The fee for off-campus PFWs should cover the entire price of the classes, not burden students with extra costs at the beginning of the semester.
Bowling class is an obvious example of this issue. A popular PFW option, the class meets at Sunset Bowling Lanes on Highway 123 twice a week. Students enrolled in the course pay for one credit hour at a current rate of $217 plus a $30 Off-Campus Class fee. Additionally, students pay $75 directly to Sunset Lanes and $35 for the mandatory online textbook, not to mention the cost of the fuel they use to get to the venue.
The university’s facilities are maintained with an additional mandatory $94 Recreational Sports Fee. Students receiving $30 Off-Campus Class charges specifically for not using Texas State’s facilities is nearly as ridiculous as the idea of bowling requiring a textbook.
However, bowling is not the only off-campus PFW course with these financial issues. Pocket billiards, beginning golf and wakeboarding, among others, require similarly excessive fees and transportation to get to the classes.

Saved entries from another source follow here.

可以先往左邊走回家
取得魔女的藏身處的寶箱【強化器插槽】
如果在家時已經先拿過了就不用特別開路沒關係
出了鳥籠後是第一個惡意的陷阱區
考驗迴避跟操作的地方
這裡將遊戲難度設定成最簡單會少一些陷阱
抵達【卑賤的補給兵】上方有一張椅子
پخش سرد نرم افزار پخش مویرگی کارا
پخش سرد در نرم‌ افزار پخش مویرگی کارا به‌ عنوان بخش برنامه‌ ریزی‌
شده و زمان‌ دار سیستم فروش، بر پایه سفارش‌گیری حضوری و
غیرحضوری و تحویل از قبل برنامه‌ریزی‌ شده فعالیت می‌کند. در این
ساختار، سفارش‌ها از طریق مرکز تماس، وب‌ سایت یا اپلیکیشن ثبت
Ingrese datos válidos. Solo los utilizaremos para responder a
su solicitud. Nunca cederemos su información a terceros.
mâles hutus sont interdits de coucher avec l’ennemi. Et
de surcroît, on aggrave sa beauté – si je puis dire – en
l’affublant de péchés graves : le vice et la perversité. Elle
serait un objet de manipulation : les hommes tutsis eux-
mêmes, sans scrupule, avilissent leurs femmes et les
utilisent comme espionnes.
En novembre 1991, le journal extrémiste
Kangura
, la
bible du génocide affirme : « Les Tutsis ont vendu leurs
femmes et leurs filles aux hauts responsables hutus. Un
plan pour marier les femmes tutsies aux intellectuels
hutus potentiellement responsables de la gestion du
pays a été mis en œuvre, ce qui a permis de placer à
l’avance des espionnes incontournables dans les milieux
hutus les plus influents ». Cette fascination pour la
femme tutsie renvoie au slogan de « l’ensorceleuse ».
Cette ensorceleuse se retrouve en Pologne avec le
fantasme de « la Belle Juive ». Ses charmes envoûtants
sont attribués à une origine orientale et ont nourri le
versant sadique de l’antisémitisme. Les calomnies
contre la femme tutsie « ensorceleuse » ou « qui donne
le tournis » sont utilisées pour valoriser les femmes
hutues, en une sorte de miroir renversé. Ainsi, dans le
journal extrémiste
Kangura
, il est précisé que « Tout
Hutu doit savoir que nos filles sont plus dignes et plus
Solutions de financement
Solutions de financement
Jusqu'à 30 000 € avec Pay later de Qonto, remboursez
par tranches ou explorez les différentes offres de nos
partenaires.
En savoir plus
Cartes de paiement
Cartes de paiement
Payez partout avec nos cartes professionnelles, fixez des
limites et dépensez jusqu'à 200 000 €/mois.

Off-campus facilities do require additional money to operate, especially when they are offered by private businesses that are left unavailable to regular, paying customers during class times.

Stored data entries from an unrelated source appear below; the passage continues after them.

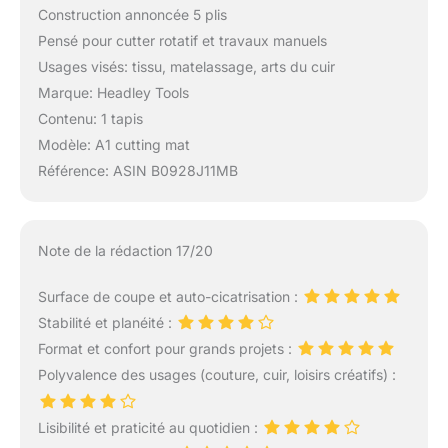
Construction annoncée 5 plis
Pensé pour cutter rotatif et travaux manuels
Usages visés: tissu, matelassage, arts du cuir
Marque: Headley Tools
Contenu: 1 tapis
Modèle: A1 cutting mat
Référence: ASIN B0928J11MB
Note de la rédaction 17/20
Surface de coupe et auto-cicatrisation :
Stabilité et planéité :
Format et confort pour grands projets :
Polyvalence des usages (couture, cuir, loisirs créatifs) :
Lisibilité et praticité au quotidien :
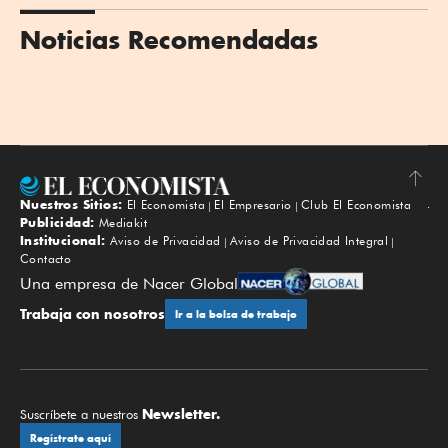
Noticias Recomendadas
Nuestros Sitios:
El Economista
El Empresario
Club El Economista
Subir
Publicidad:
Mediakit
Institucional:
Aviso de Privacidad
Aviso de Privacidad Integral
Contacto
Una empresa de Nacer Global
Trabaja con nosotros
Ir a la bolsa de trabajo
Newsletter.
Suscríbete a nuestros
Regístrate aquí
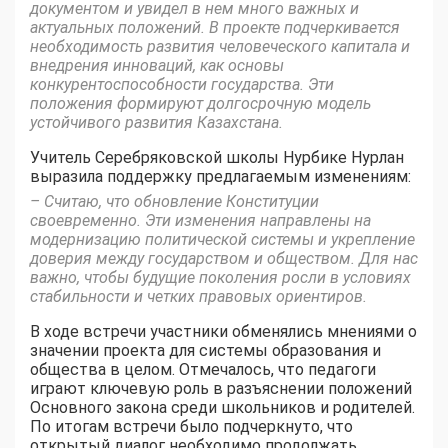
документом и увидел в нем много важных и
актуальных положений. В проекте подчеркивается
необходимость развития человеческого капитала и
внедрения инноваций, как основы
конкурентоспособности государства. Эти
положения формируют долгосрочную модель
устойчивого развития Казахстана.
Учитель Серебряковской школы Нурбике Нурлан
выразила поддержку предлагаемым изменениям:
– Считаю, что обновление Конституции
своевременно. Эти изменения направлены на
модернизацию политической системы и укрепление
доверия между государством и обществом. Для нас
важно, чтобы будущие поколения росли в условиях
стабильности и четких правовых ориентиров.
В ходе встречи участники обменялись мнениями о
значении проекта для системы образования и
общества в целом. Отмечалось, что педагоги
играют ключевую роль в разъяснении положений
Основного закона среди школьников и родителей.
По итогам встречи было подчеркнуто, что
открытый диалог необходимо продолжать,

However, it is unreasonable to require students to pay $50 or more in cash within the first weeks of the semester when they already provided payment specifically for off-campus course expenses.

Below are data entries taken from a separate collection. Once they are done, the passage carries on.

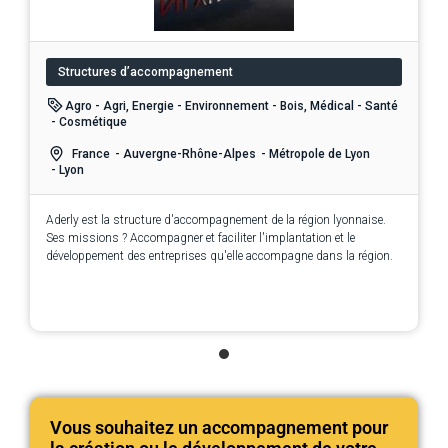
Structures d’accompagnement
Agro - Agri, Energie - Environnement - Bois, Médical - Santé
- Cosmétique
France
- Auvergne-Rhône-Alpes
- Métropole de Lyon
- Lyon
Aderly est la structure d'accompagnement de la région lyonnaise.
Ses missions ? Accompagner et faciliter l'implantation et le
développement des entreprises qu'elle accompagne dans la région.
Vous souhaitez un accompagnement pour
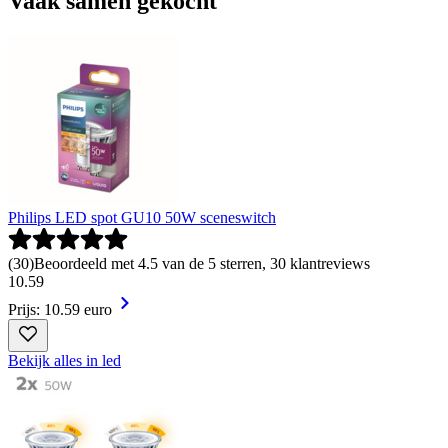
Vaak samen gekocht
Philips LED spot GU10 50W sceneswitch
(
30
)
Beoordeeld met 4.5 van de 5 sterren, 30 klantreviews
10
.
59
Prijs: 10.59 euro
Bekijk alles in led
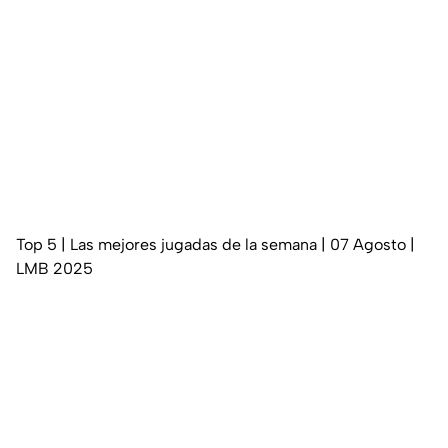
Top 5 | Las mejores jugadas de la semana | 07 Agosto |
LMB 2025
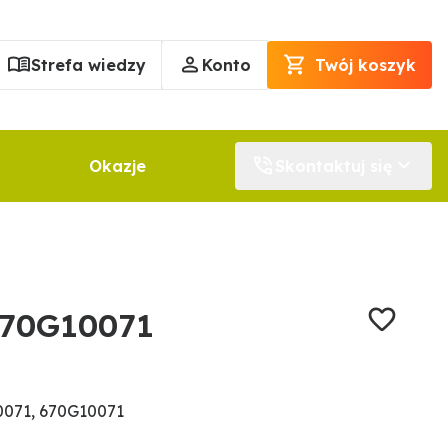
Strefa wiedzy
Konto
Twój koszyk
Okazje
Skontaktuj się
670G10071
0071, 670G10071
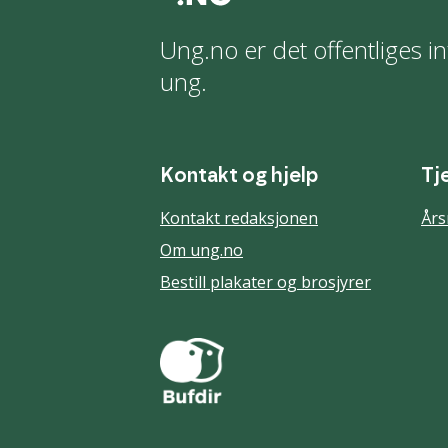
Ung.no er det offentliges in
ung.
Kontakt og hjelp
Tj
Kontakt redaksjonen
Års
Om ung.no
Bestill plakater og brosjyrer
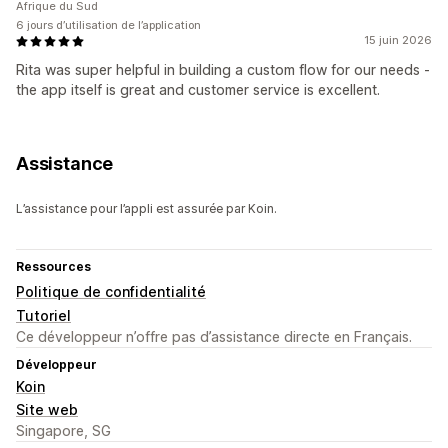
Afrique du Sud
6 jours d’utilisation de l’application
15 juin 2026
Rita was super helpful in building a custom flow for our needs -
the app itself is great and customer service is excellent.
Assistance
L’assistance pour l’appli est assurée par Koin.
Ressources
Politique de confidentialité
Tutoriel
Ce développeur n’offre pas d’assistance directe en Français.
Développeur
Koin
Site web
Singapore, SG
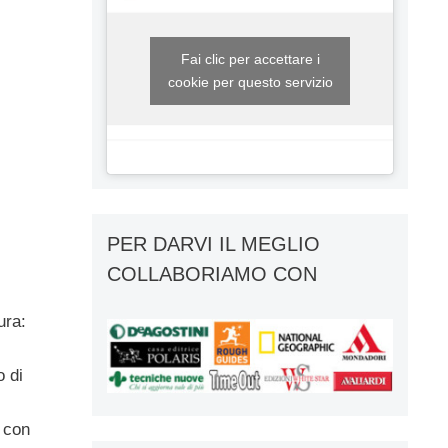
Fai clic per accettare i
cookie per questo servizio
PER DARVI IL MEGLIO
COLLABORIAMO CON
ura:
o di
, con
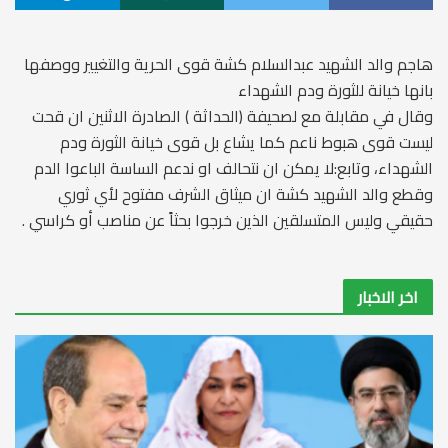
هاجم والد الشهيد عبدالسلام كشة قوى الحرية والتغيير ووصفها
بانها خيانة للثورة ودم الشهداء
وقال في مقابلة مع لصحيفة (الحداثة ) الصادرة الاثنين ان قحت
ليست قوى هبوط ناعم كما يشاع بل قوى خيانة الثورة ودم
الشهداء، وتابع:لا يمكن ان نتحالف او ندعم الساسة الباعوا الدم
وقطع والد الشهيد كشة ان ميثاق الشرف مفتوح لأي ثوري
حقيقي وليس المتسلقين الذين خرجوا بحثاً عن مناصب أو كراسي .
اخر الاخبار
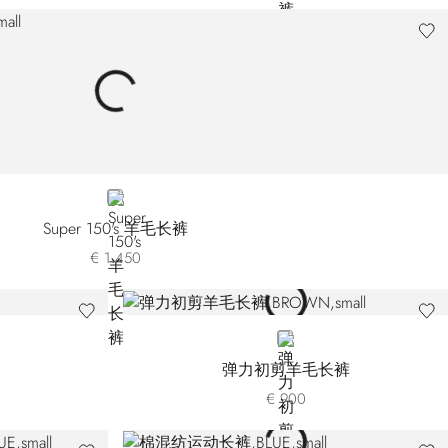
BLUE
Super 150's 羊毛长裤
€ 1.450
BROWN
弹力初剪羊毛长裤
€ 900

The beginning of the semester brings enough sudden expenses in textbooks and supplies without the university tacking on fees for the use of facilities they do not own or maintain.
According to its website, Student Business Services’ official explanation for the Off-Campus Class fee is, “All students enrolled in classes held at off-campus locations are required to pay $30 per hour that will help defray the cost of services provided at these locations.” If students have already paid a fee that supposedly relieves the cost of their PFW courses, it is unfair to demand more money once the class actually starts.
A single credit hour for an off-campus PFW course ends up costing approximately 64 percent more than a standard credit hour, not including transportation costs. Furthermore, the extra cost is split into multiple fees, some required to be paid directly in cash. This demand may come at a time when other classes more relevant to students’ degrees require expensive textbooks and supplies.
These fees, if they are completely necessary to reserve space in businesses around San Marcos, could be easily combined into one payment as a part of the tuition covered by financial aid or any other student payment plan.
When students register for a PFW course, there is no notification within the Banner registration page of the $30 fee or the additional payment required. After being billed a fee for “defraying” costs, these students are told on the first day of class that they have about a week to come up with anywhere from $50-200 or they will be dropped. This system takes unfair advantage of students who may not have had a problem paying the fee if they had been properly notified.
Again, off-campus venues do require additional money, and the fee is generally quite low when compared to the cost of using the same facilities twice a week as a customer rather than a student. However, students should not be charged two different fees for the same service.
The two fees should be combined as part of the overall tuition payment for the class. Banner’s registration page should then be updated to alert students that certain classes will add a noticeable but comparatively small bump to their tuition. Although an extra hundred dollars may be more manageable to fit into a tuition payment, it can be a sizeable inconvenience when demanded in cash after other classes have already been paid for.